"As an academic, what was missing for me was, well, how do we build? What do we do? I wanted to learn to love the land that had claimed me."
Bela Farm is 99-acres of forest, pasture and cultivated fields in Hillsburgh, ON where rural and urban partners develop creative responses to environmental crisis. We experiment with farming partnerships, immersive public education programs, and land-based art, ritual, performance, scholarship and advocacy. As Creative Director, I teach a variety of workshops at the farm and help to shape the overall mission.
"The Jewish Food and Farming movement came in and gave me another way to be Jewish and to encounter Jewish life."
Beginning with its founding in 2008, I have worked closely with Shoresh Jewish Environmental Programs in a number of roles, serving as a founding board member and helping to plan multiple food conferences and other events.
As part of the Bela Farm creative team, I spent over a year studying the laws of shmita (sabbatical year) and became part of a movement called shmitaculture, a radical conjunction of the Jewish laws of shmita with the principles of permaculture design.
I have raised awareness about the important intersections of local food and religious practice in scholarly conversations at the University of Toronto through a conference on Food and Religion (hosted by Religion and the Public Sphere), at Shoresh food conferences which were jointly sponsored by the Centre for Jewish Studies, and a year-long fellowship at the Jackman Humanities Institute focused on food and spirituality.
"I began to buy whatever the farmers had that entranced me, the first of this or the most amazing of that. The creation of those meals was definitely collaborative. This was not me going to the store and buying stuff. This was the earth speaking to me."
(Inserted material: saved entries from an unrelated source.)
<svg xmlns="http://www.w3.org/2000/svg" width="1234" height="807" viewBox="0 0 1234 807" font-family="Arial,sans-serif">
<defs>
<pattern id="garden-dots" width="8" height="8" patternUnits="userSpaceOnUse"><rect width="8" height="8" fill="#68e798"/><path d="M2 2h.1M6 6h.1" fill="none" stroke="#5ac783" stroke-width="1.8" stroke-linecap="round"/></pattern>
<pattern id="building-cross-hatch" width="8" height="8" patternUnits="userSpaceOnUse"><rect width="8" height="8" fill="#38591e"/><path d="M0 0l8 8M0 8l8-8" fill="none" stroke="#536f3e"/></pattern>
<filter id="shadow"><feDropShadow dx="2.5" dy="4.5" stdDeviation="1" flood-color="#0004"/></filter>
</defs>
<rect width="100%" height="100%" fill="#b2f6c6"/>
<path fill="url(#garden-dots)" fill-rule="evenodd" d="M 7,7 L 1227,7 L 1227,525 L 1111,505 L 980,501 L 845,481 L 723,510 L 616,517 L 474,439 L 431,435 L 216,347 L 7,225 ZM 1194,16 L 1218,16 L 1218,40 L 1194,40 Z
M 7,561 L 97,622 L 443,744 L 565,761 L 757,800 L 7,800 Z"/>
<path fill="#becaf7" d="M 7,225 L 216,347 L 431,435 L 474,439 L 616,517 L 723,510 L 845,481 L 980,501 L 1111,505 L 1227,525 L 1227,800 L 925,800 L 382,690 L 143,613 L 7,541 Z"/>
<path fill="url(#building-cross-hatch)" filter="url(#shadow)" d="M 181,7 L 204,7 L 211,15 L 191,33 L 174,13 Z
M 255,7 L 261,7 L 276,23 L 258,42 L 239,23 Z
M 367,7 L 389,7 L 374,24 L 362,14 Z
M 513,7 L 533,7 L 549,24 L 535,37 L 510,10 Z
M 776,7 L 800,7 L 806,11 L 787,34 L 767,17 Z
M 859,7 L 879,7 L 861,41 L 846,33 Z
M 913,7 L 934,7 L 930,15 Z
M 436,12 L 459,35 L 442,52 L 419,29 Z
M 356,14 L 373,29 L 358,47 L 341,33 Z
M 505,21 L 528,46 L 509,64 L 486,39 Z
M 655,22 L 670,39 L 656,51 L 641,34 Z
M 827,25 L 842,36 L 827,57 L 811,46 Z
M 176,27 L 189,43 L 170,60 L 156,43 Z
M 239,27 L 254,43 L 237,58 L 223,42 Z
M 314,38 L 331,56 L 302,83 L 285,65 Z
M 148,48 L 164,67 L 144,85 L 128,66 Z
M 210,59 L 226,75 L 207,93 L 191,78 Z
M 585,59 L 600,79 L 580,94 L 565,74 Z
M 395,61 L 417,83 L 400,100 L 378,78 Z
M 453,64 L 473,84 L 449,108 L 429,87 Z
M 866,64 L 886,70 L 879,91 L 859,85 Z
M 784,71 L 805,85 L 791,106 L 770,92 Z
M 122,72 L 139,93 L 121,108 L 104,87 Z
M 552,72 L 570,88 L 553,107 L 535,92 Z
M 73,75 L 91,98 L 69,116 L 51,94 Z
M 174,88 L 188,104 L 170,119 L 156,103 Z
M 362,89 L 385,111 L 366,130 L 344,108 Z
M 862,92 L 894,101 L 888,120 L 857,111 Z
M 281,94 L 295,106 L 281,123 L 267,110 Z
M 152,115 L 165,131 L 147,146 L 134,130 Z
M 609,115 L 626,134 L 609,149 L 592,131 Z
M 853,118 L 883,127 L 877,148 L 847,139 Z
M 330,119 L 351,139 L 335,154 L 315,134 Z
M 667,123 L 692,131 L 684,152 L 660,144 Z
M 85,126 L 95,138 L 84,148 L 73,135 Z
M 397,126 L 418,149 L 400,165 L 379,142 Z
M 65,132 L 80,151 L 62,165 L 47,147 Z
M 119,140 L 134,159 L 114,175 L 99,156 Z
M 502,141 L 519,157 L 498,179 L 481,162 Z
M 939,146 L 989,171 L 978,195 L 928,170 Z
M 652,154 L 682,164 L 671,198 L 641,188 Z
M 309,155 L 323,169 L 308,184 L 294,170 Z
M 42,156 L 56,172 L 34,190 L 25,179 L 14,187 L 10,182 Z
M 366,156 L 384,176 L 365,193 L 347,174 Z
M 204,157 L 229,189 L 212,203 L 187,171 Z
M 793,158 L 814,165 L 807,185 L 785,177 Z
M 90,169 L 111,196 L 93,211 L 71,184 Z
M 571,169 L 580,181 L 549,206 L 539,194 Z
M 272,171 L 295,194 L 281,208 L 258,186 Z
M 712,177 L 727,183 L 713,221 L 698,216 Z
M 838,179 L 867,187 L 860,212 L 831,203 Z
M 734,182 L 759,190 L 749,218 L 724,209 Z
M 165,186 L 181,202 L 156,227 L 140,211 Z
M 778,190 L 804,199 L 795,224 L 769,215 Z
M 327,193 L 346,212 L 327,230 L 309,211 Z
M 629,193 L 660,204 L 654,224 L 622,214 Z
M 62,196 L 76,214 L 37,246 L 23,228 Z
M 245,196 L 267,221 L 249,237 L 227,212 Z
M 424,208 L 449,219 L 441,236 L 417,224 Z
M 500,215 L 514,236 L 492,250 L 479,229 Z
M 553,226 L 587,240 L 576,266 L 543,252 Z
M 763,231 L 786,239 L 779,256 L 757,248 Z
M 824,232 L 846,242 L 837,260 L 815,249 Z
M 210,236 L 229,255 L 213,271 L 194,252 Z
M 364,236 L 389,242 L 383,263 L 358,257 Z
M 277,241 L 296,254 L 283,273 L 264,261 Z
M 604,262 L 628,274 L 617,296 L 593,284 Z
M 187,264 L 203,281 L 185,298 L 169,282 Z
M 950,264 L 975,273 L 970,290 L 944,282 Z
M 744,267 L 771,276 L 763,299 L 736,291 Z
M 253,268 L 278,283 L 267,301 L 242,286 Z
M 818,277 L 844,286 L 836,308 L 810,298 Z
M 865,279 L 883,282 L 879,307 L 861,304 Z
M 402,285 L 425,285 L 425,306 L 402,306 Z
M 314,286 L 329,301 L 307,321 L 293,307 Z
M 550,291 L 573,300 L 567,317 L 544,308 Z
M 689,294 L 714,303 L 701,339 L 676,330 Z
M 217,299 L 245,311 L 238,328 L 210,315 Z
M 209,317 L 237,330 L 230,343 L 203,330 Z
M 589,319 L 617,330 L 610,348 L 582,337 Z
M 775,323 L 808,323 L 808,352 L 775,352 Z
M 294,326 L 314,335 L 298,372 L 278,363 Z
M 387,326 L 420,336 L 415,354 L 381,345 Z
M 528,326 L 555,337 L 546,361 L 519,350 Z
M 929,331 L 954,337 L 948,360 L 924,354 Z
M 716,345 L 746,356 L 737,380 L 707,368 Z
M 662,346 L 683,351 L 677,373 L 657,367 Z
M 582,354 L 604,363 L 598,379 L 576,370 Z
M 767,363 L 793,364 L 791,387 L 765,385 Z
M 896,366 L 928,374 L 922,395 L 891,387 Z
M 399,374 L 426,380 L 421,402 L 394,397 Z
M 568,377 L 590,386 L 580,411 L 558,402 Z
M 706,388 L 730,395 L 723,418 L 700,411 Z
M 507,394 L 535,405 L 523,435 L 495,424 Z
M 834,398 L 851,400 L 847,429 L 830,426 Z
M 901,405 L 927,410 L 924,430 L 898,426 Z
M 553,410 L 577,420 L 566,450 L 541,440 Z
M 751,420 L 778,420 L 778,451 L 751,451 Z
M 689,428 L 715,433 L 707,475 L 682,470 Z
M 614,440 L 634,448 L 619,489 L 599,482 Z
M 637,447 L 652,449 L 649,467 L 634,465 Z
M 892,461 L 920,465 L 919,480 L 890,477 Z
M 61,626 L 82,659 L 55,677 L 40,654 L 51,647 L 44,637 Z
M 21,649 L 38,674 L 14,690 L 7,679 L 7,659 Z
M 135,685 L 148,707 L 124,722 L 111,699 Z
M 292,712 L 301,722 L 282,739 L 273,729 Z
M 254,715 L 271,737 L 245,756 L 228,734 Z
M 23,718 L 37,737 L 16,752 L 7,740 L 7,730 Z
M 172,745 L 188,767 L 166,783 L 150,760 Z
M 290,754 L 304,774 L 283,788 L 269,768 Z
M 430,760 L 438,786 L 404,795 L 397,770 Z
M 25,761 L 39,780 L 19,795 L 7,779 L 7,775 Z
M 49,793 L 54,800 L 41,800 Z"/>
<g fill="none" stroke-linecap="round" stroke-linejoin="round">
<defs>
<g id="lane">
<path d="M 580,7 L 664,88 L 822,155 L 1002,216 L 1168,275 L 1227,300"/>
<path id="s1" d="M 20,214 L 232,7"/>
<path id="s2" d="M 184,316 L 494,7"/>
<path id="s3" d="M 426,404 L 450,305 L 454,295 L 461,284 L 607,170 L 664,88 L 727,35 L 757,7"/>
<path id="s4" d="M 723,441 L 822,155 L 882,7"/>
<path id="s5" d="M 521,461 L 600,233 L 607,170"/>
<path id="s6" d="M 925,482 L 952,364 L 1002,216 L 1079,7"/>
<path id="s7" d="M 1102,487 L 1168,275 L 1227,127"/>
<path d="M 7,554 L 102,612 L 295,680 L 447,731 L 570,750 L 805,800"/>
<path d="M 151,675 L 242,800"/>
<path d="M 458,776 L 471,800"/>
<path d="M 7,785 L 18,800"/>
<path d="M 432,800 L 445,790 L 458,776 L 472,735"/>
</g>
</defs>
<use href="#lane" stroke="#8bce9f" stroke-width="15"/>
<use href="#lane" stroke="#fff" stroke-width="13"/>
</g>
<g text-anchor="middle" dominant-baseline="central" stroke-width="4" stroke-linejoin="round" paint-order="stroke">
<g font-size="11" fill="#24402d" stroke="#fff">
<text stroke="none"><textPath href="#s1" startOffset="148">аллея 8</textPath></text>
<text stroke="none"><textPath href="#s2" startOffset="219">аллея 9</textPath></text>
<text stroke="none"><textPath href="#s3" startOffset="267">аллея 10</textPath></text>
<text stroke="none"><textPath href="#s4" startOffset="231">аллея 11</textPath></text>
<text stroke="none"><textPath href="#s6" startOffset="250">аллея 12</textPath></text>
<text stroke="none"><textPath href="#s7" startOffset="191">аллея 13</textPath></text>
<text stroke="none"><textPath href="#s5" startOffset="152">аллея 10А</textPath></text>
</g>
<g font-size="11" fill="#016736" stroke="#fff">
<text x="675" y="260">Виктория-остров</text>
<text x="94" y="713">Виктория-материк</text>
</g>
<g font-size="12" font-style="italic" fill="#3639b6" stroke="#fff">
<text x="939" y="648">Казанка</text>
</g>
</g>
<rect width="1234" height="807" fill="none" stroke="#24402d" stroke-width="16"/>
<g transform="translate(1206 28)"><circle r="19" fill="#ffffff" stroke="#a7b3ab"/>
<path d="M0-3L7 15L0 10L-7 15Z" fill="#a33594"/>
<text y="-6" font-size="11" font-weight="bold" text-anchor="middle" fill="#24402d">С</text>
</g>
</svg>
Inspired by a Jewish CSA (Community Supported Agriculture) program created by the New York-based Hazon, in 2007 I joined with a few other activists to found and manage the first Jewish CSA in Canada in partnership with the First Narayever Congregation and Everdale Farm.
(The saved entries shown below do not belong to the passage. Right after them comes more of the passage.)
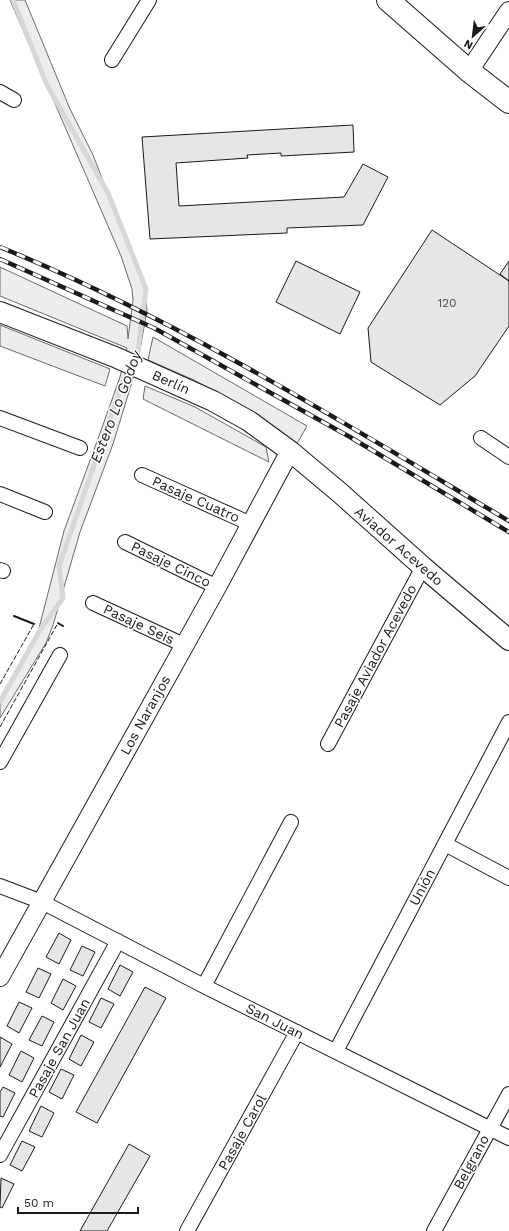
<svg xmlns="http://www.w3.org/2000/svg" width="509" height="1231" font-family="'Work Sans',sans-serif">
<rect width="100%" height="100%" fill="#fff"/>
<path fill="#ededed" stroke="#6a6a6a" d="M 10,0 L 25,0 L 70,109 L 93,155 L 115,212 L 126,236 L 144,282 L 147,310 L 140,350 L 132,382 L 113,444 L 80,532 L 53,625 L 46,643 L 0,718 L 0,698 L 38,632 L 64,531 L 99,436 L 120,377 L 127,348 L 0,296 L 0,267 L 127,326 L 128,339 L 133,300 L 132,289 L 121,256 Z
M 0,325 L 110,369 L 105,386 L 0,346 Z
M 153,337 L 307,426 L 295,447 L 252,412 L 194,380 L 148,360 Z
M 145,386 L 195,407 L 266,447 L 269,462 L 143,399 Z"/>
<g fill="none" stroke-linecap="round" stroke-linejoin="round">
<path stroke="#d7d7d7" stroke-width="5" d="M 13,0 L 47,85 L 108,193 L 146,289 L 138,351 L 133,361
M 0,702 L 40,630 L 63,598 L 59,566 L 124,379 L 130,368"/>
</g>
<path fill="#e6e6e6" stroke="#1a1a1a" d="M 353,125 L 354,152 L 281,156 L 281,153 L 247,155 L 248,158 L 176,163 L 179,206 L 344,197 L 363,164 L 388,177 L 363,225 L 287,228 L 287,233 L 150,239 L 142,137 Z
M 432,230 L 509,281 L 509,326 L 475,376 L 440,405 L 371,362 L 368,328 Z
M 296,261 L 360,292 L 340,334 L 276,302 Z
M 509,261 L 509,281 L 500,274 Z
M 59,933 L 71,940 L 59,964 L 46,957 Z
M 82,946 L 95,952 L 83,976 L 70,970 Z
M 120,965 L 133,972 L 120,996 L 108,989 Z
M 38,968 L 51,974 L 39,998 L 26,992 Z
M 63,979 L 76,986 L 63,1010 L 51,1003 Z
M 145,987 L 166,998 L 97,1123 L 76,1112 Z
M 101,998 L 114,1004 L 101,1028 L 89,1022 Z
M 19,1002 L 32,1008 L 19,1033 L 7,1026 Z
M 42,1016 L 54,1022 L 42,1046 L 29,1040 Z
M 81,1035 L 94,1042 L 81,1066 L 69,1059 Z
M 0,1037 L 12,1044 L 0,1067 Z
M 21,1051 L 34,1058 L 22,1082 L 9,1075 Z
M 61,1069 L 74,1075 L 62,1099 L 49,1092 Z
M 3,1087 L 15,1093 L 3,1117 L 0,1116 L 0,1092 Z
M 41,1106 L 54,1113 L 42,1137 L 29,1131 Z
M 22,1141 L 35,1147 L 22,1171 L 10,1165 Z
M 129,1144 L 150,1156 L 107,1231 L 80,1231 Z
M 1,1178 L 14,1184 L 2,1208 L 0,1207 Z"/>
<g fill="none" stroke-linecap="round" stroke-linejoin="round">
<defs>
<path id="minor" d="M 112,60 L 149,0
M 0,92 L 14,100
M 0,418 L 80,448
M 481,438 L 509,457
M 142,475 L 251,524
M 0,494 L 45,512
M 125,542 L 217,587
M 0,570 L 3,571
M 93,603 L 184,645
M 328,744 L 423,567
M 0,762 L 60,655
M 445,844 L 509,878
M 0,886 L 42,902 L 204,986 L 509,1138
M 204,986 L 291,822
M 336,1051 L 509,722
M 0,1155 L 118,941
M 187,1231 L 297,1032
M 434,1231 L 509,1094"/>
<path id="tertiary" d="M 469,71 L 509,11
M 0,977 L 217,587 L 290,451"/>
<path id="secondary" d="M 0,312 L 115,357 L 213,401 L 249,421 L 290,451 L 339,492 L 423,567 L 509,640"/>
<path id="primary" d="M 388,0 L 469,71 L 509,102"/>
</defs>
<use href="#minor" stroke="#1a1a1a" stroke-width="16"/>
<use href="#tertiary" stroke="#1a1a1a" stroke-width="20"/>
<use href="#secondary" stroke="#1a1a1a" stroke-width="22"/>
<use href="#primary" stroke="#1a1a1a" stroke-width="24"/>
<use href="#minor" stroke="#fff" stroke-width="14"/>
<use href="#tertiary" stroke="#fff" stroke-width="18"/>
<use href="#secondary" stroke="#fff" stroke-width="20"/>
<use href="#primary" stroke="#fff" stroke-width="22"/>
<defs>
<path id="rail" d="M 0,247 C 179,320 344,423 509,521
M 0,259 L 154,328 L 350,437 L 509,532"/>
</defs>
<use href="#rail" stroke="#1a1a1a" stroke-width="4.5"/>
<use href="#rail" stroke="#fff" stroke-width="3" stroke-dasharray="9" stroke-linecap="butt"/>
<path stroke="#1a1a1a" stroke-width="1" stroke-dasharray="5 2" stroke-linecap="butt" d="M 0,684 L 34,624
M 0,727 L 58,623"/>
<path stroke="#1a1a1a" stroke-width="2" d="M 14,616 L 34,624
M 58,623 L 63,626"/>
</g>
<g text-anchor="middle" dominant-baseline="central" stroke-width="3" stroke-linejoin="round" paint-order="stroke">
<g font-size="12" fill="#4d4d4d">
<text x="447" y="303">120</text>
</g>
<g font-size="14" fill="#1a1a1a" stroke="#fff">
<text transform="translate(171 382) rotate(24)">Berlín</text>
<text transform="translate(196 499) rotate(24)">Pasaje Cuatro</text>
<text transform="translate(399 546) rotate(41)">Aviador Acevedo</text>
<text transform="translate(171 564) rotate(26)">Pasaje Cinco</text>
<text transform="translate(139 624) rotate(25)">Pasaje Seis</text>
<text transform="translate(375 656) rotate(-62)">Pasaje Aviador Acevedo</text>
<text transform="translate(145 715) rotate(-61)">Los Naranjos</text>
<text transform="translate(422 887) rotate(-62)">Unión</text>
<text transform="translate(275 1021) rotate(27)">San Juan</text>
<text transform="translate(59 1048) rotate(-61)">Pasaje San Juan</text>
<text transform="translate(242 1132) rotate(-61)">Pasaje Carol</text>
<text transform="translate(471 1162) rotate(-62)">Belgrano</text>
</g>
<g font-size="15" font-style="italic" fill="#1a1a1a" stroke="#fff">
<text transform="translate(116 407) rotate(-69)">Estero Lo Godoy</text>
</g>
</g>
<g transform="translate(473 36) rotate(208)" stroke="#ffffff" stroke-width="3" paint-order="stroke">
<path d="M0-3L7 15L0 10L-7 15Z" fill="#1a1a1a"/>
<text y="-6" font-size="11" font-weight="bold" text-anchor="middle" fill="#1a1a1a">N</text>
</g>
<path d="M18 1207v6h120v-6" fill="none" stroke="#1a1a1a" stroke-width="2"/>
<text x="24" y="1207" font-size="12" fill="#1a1a1a" stroke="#ffffff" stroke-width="3" paint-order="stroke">50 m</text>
</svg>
During its heyday, The Narayever – Everdale CSA quickly became a locus for experimenting with local foods in holiday celebrations. We sourced local honey and apples for Rosh Hashanah, covered our sukkah with branches from local farms, ran classes on challah-baking using locally-milled grains and eggs from the CSA, and hosted an annual Sukkot harvest lunch featuring foods from our CSA partner farms.
Inspired by the CSA experience, in 2012 I convened a team of volunteers to develop a sustainable food policy for the Narayever which is grounded in Jewish law and tradition and actively engages local farmers and food producers. Hazon used our initiative as a model for other congregations eager to re-think kashrut in a twenty-first century context.
Most of my family's food comes from The Stop Farmers' Market at the Wychwood Barns where I have been both a weekly customer and an occasional organizer since its inception in 2009. In 2020 and 2021, I worked with the Stop and my partner Joshna Maharaj to help the market diversify and overcome the challenges of pandemic-related lockdowns.
"For me, I always come back to the Passover seder, a powerful ritual intertwined with a story told through food, song, and performance. Taste, smell, texture, maple water, that first fruit––this seder is at the heart of my experiential work."
In the summer of 2017, I worked with the Bela Farm team and Wellington Water Watchers to create Waterstock, a festival designed to raise public awareness about the bottled water industry and their impact on the local aquifer. Thousands came out to listen to music, sign petitions, and participate in a rousing parade led by a gorgeous Water Goddess created by Shadowland Theatre.
Inspired by the watery magic of Waterstock, in the spring of 2018, I created and co-hosted an immersive water-focused Passover Seder for Bela Farm. We tapped the maple trees and drank the sap for our first cup of wine, poured out our wrath at the Nestlé-owned water-bottling well across the road, studied Jewish texts on water, and feasted on food produced at the farm.